What Should Hackers Do?

We do what hackers have always done. Be Seiko and Swatch. Adapt to the new technology, use it. Use it in ways that other people aren't yet. Find the edge cases that aren't covered by others. Innovate. Find new ways to uncover bugs. Find new bug classes entirely.

The hackers who truly win the next 5 years will be the ones that treat AI how the bug bounty automation pioneers treated their automation setups. Shubs -> Assetnote, Rishiraj Sharma and Sandeep Singh -> ProjectDiscovery, Frans Rosen -> Detectify, Roni Carta -> Lupin and Holmes. These are all examples of bug bounty hunters that expanded their bug hunting automation into startups. There will be another wave of this with offensive AI.

So, Are Bug Bounties Cooked?

No.

The bug bounty model still stands strong, even if the models get 10x more intelligent, because the bug bounty platforms (and their customers) will continue to get value from a variety of different tooling setups and intelligences testing their systems. AI will never wipe out the need for offensive security, because AI doesn't give defenders an advantage over attackers. If anything, it makes attackers more sophisticated, with more scale.
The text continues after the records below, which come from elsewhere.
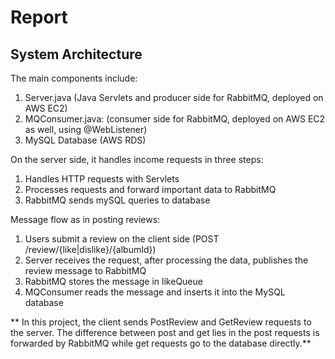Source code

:# Report

## System Architecture

The main components include:

1. Server.java (Java Servlets and producer side for RabbitMQ, deployed on AWS EC2)
2. MQConsumer.java: (consumer side for RabbitMQ, deployed on AWS EC2 as well, using @WebListener)
3. MySQL Database (AWS RDS)

On the server side, it handles income requests in three steps:

1. Handles HTTP requests with Servlets
2. Processes requests and forward important data to RabbitMQ
3. RabbitMQ sends mySQL queries to database

Message flow as in posting reviews:
1. Users submit a review on the client side (POST /review/{like|dislike}/{albumId})
2. Server receives the request, after processing the data, publishes the review message to RabbitMQ
3. RabbitMQ stores the message in likeQueue
4. MQConsumer reads the message and inserts it into the MySQL database

** In this project, the client sends PostReview and GetReview requests to the server. The difference between post and get lies in the post requests is forwarded by RabbitMQ while get requests go to the database directly.**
I miss how hacking used to be in a nostalgic sense, I feel warm and fuzzy when I reflect on how hacking made me feel 10 years ago. Something just doesn't feel as warm now. Hacking feels more corporate and cold. But I am also excited for the future. As hackers we're still figuring out what we bring to the table in a world where AI exists, but one thing is for sure: hackers will continue to be valuable, just like watchmakers.

And yes, this blog is more valuable because it was written by a human. I write a lot of blogs for cybersecurity companies through my cybersecurity marketing business, and it's clear that people perceive hand-crafted content to be more valuable than AI generated content. Just like how mechanical watches are more expensive than quartz. Just like how human hackers will still be valuable in a world with AI.